By CINDY POLLOCK
“The pain of severe depression is quite unimaginable to those who have not suffered it, and it kills in many instances because its anguish can no longer be borne. The prevention of so many suicides will continue to be hindered until there is general awareness of the nature of this pain.”
— William Styron, author of “Darkness Visible: A Memoir of Madness”
I was pleased to read the recent articles by healthcare practitioners on depression in The Beachcomber (Feb. 6). More communication about this medical illness is a necessity. As a society, we need to dispel the belief of so many that depression is a sign of weakness, something a person can cure on his or her own without the help of medical professionals. The stigma associated with depression continues to amaze me, even among well-educated people who have personal experience with the disease.
I come from a family of medical professionals: My father was a psychiatrist and neurologist; my brothers are both physicians; my sister is a psychiatric social worker, and I am a medical writer.
I also come from a family that’s been inordinately struck by mental illness in the form of depression or other mood disorders. My mother attempted suicide with an overdose of pills in her early 40s. My oldest sister died of a self-inflicted gunshot wound to the head at the age of 42. Her daughter, my niece, tried to kill herself at 21 with a deadly combination of over-the-counter medications, prescription pills and liquor. And now, my younger sister, at 42, is slowly but persistently starving herself.
Each one of these relatives knew our family has a genetic disposition to depression, yet not one of them could easily admit they suffered from it. Kay Redfield Jamison, in her wonderful book “An Unquiet Mind,” describes how even she, as a psychiatrist specializing in mood disorders, could not face the brutal truth that she suffered from bipolar disorder (also known as manic depression). It was only when she attempted suicide that she sought help.
Fortunately, my mother and niece eventually got the help they needed and are doing OK today. My younger sister, however, is a ghost of the vivacious, robust, lovely woman I’ve known for so long. This is her third severe depressive episode, and I don’t know if she’ll pull through it. She refuses to see a psychiatrist, sure her symptoms are due to a physical cause, not a disorder of the brain. She has sought the advice of almost every type of medical specialist, except a psychiatrist. Hypochondria has, in fact, long been linked to depression.
“Unwilling to accept its own gathering deterioration, the mind announces to its indwelling consciousness that it is the body, with its perhaps correctable defects, not the precious and irreplaceable mind, that is going haywire,” writes William Styron.
My sister’s husband recently asked me not to keep saying the word “depression” because it makes her think I think she is crazy. Crazy? She is ill. Her pain and her suffering are real, the result of an aberrant process that begins in the neurotransmitters of the brain.
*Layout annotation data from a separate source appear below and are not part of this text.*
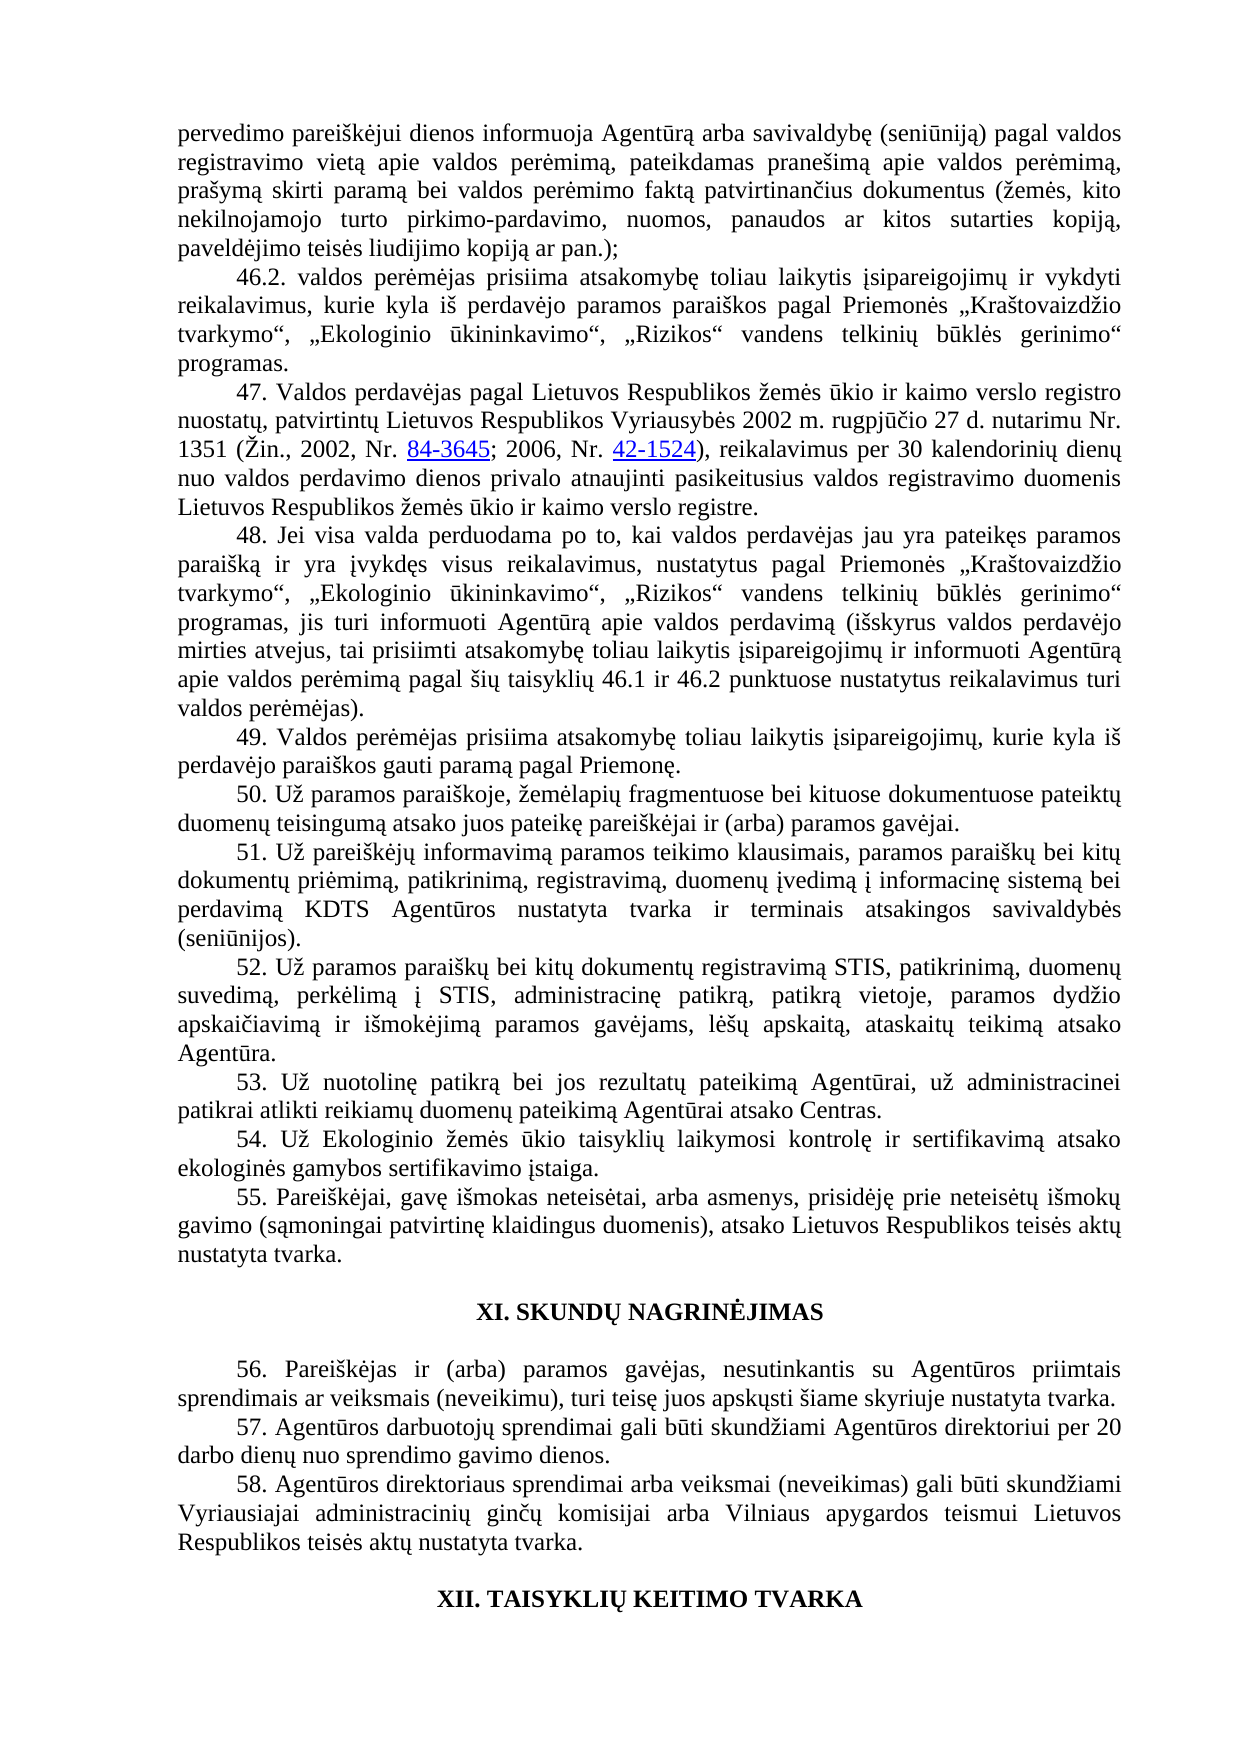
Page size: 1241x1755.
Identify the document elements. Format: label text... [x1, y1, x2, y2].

text XI. SKUNDŲ NAGRINĖJIMAS [177, 1297, 1122, 1326]
text 47. Valdos perdavėjas pagal Lietuvos Respublikos žemės ūkio ir kaimo verslo registro nuostatų, patvirtintų Lietuvos Respublikos Vyriausybės 2002 m. rugpjūčio 27 d. nutarimu Nr. 1351 (Žin., 2002, Nr. 84-3645; 2006, Nr. 42-1524), reikalavimus per 30 kalendorinių dienų nuo valdos perdavimo dienos privalo atnaujinti pasikeitusius valdos registravimo duomenis Lietuvos Respublikos žemės ūkio ir kaimo verslo registre. [177, 377, 1122, 521]
text 55. Pareiškėjai, gavę išmokas neteisėtai, arba asmenys, prisidėję prie neteisėtų išmokų gavimo (sąmoningai patvirtinę klaidingus duomenis), atsako Lietuvos Respublikos teisės aktų nustatyta tvarka. [177, 1182, 1122, 1268]
text XII. TAISYKLIŲ KEITIMO TVARKA [177, 1584, 1122, 1613]
text 51. Už pareiškėjų informavimą paramos teikimo klausimais, paramos paraiškų bei kitų dokumentų priėmimą, patikrinimą, registravimą, duomenų įvedimą į informacinę sistemą bei perdavimą KDTS Agentūros nustatyta tvarka ir terminais atsakingos savivaldybės (seniūnijos). [177, 837, 1122, 952]
text 54. Už Ekologinio žemės ūkio taisyklių laikymosi kontrolę ir sertifikavimą atsako ekologinės gamybos sertifikavimo įstaiga. [177, 1124, 1122, 1182]
text 52. Už paramos paraiškų bei kitų dokumentų registravimą STIS, patikrinimą, duomenų suvedimą, perkėlimą į STIS, administracinę patikrą, patikrą vietoje, paramos dydžio apskaičiavimą ir išmokėjimą paramos gavėjams, lėšų apskaitą, ataskaitų teikimą atsako Agentūra. [177, 952, 1122, 1067]
text 56. Pareiškėjas ir (arba) paramos gavėjas, nesutinkantis su Agentūros priimtais sprendimais ar veiksmais (neveikimu), turi teisę juos apskųsti šiame skyriuje nustatyta tvarka. [177, 1354, 1122, 1412]
text pervedimo pareiškėjui dienos informuoja Agentūrą arba savivaldybę (seniūniją) pagal valdos registravimo vietą apie valdos perėmimą, pateikdamas pranešimą apie valdos perėmimą, prašymą skirti paramą bei valdos perėmimo faktą patvirtinančius dokumentus (žemės, kito nekilnojamojo turto pirkimo-pardavimo, nuomos, panaudos ar kitos sutarties kopiją, paveldėjimo teisės liudijimo kopiją ar pan.); [177, 118, 1122, 262]
text 50. Už paramos paraiškoje, žemėlapių fragmentuose bei kituose dokumentuose pateiktų duomenų teisingumą atsako juos pateikę pareiškėjai ir (arba) paramos gavėjai. [177, 779, 1122, 837]
text 53. Už nuotolinę patikrą bei jos rezultatų pateikimą Agentūrai, už administracinei patikrai atlikti reikiamų duomenų pateikimą Agentūrai atsako Centras. [177, 1067, 1122, 1124]
text 57. Agentūros darbuotojų sprendimai gali būti skundžiami Agentūros direktoriui per 20 darbo dienų nuo sprendimo gavimo dienos. [177, 1412, 1122, 1469]
text 46.2. valdos perėmėjas prisiima atsakomybę toliau laikytis įsipareigojimų ir vykdyti reikalavimus, kurie kyla iš perdavėjo paramos paraiškos pagal Priemonės „Kraštovaizdžio tvarkymo“, „Ekologinio ūkininkavimo“, „Rizikos“ vandens telkinių būklės gerinimo“ programas. [177, 262, 1122, 377]
text 49. Valdos perėmėjas prisiima atsakomybę toliau laikytis įsipareigojimų, kurie kyla iš perdavėjo paraiškos gauti paramą pagal Priemonę. [177, 722, 1122, 779]
text 58. Agentūros direktoriaus sprendimai arba veiksmai (neveikimas) gali būti skundžiami Vyriausiajai administracinių ginčų komisijai arba Vilniaus apygardos teismui Lietuvos Respublikos teisės aktų nustatyta tvarka. [177, 1469, 1122, 1556]
text 48. Jei visa valda perduodama po to, kai valdos perdavėjas jau yra pateikęs paramos paraišką ir yra įvykdęs visus reikalavimus, nustatytus pagal Priemonės „Kraštovaizdžio tvarkymo“, „Ekologinio ūkininkavimo“, „Rizikos“ vandens telkinių būklės gerinimo“ programas, jis turi informuoti Agentūrą apie valdos perdavimą (išskyrus valdos perdavėjo mirties atvejus, tai prisiimti atsakomybę toliau laikytis įsipareigojimų ir informuoti Agentūrą apie valdos perėmimą pagal šių taisyklių 46.1 ir 46.2 punktuose nustatytus reikalavimus turi valdos perėmėjas). [177, 521, 1122, 722]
To be honest, though, I imagine this is a kind of craziness. Styron says that depression — “a veritable howling tempest in the brain” — is a form of madness because the brain is in such physical distress. My oldest sister described it like “a whirlwind drawing her in.”
Depression afflicts millions of people directly and millions more who are relatives or friends of victims. I cannot stress enough that if you think you or a loved one is experiencing depression, get medical help right away. The major symptoms of depression include a depressed mood (feeling hopeless, sad, anxious or empty) and a loss of interest or pleasure in hobbies and activities that were once enjoyed. A person may act more apathetic. Many people become uninterested in life.
Through my own personal hell in dealing with this disease, I’ve read widely in both the medical and popular literature. I recently have begun rereading some of these books, searching for answers again, for ways to help my sister, who seems to be looking out at the world with what my mother and I call “faraway eyes.” I know, having lost one sister already to depression, that there is only so much I can do — but I also know that depression is not something to take lightly. The hole that suicide leaves in the lives of a victim’s loved ones never completely heals.
— Cindy Pollock is an Islander whose articles have appeared in several magazines and periodicals.